TASK DIRECTIONS - Go through the data below. List every line that holds the word "Kennzahlen".

STORED DATA -
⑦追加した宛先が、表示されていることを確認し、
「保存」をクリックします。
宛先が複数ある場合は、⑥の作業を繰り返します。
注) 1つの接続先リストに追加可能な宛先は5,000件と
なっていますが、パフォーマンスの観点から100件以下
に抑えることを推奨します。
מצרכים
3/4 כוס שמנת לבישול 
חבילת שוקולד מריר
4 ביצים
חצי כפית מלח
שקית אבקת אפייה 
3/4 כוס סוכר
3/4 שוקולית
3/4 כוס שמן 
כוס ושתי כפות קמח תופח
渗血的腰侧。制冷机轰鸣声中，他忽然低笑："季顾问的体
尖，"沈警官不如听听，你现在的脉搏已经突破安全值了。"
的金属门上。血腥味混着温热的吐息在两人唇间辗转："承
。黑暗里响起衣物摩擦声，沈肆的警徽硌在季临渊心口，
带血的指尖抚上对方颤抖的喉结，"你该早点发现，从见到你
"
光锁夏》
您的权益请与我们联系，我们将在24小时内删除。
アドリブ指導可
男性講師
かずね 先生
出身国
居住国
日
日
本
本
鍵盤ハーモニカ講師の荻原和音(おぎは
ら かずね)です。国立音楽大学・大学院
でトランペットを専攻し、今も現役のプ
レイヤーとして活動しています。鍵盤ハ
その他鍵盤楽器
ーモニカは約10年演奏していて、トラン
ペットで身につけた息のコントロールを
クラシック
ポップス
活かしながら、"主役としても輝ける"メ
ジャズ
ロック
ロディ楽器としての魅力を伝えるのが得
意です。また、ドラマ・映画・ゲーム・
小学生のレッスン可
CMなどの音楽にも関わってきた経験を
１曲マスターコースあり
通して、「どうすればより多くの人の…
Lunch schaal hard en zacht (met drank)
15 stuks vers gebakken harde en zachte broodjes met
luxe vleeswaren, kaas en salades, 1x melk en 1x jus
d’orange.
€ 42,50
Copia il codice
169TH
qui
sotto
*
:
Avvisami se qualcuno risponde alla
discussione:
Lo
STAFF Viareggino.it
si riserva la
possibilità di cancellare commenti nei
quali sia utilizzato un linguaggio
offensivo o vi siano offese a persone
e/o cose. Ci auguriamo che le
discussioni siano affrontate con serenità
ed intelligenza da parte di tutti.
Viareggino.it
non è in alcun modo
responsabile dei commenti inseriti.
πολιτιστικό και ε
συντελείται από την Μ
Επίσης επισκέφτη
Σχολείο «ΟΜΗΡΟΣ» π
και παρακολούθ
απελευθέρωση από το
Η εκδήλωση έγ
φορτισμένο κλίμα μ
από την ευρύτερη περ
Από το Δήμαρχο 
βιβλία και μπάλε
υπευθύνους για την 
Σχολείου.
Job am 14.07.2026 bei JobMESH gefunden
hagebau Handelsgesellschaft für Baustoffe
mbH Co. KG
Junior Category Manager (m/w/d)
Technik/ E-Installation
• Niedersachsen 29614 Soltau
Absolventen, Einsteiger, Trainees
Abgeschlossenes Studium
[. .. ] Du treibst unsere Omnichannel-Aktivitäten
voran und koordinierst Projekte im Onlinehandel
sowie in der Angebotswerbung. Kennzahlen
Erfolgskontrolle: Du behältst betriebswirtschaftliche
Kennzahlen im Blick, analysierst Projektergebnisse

THE ANSWER -
sowie in der Angebotswerbung. Kennzahlen
Kennzahlen im Blick, analysierst Projektergebnisse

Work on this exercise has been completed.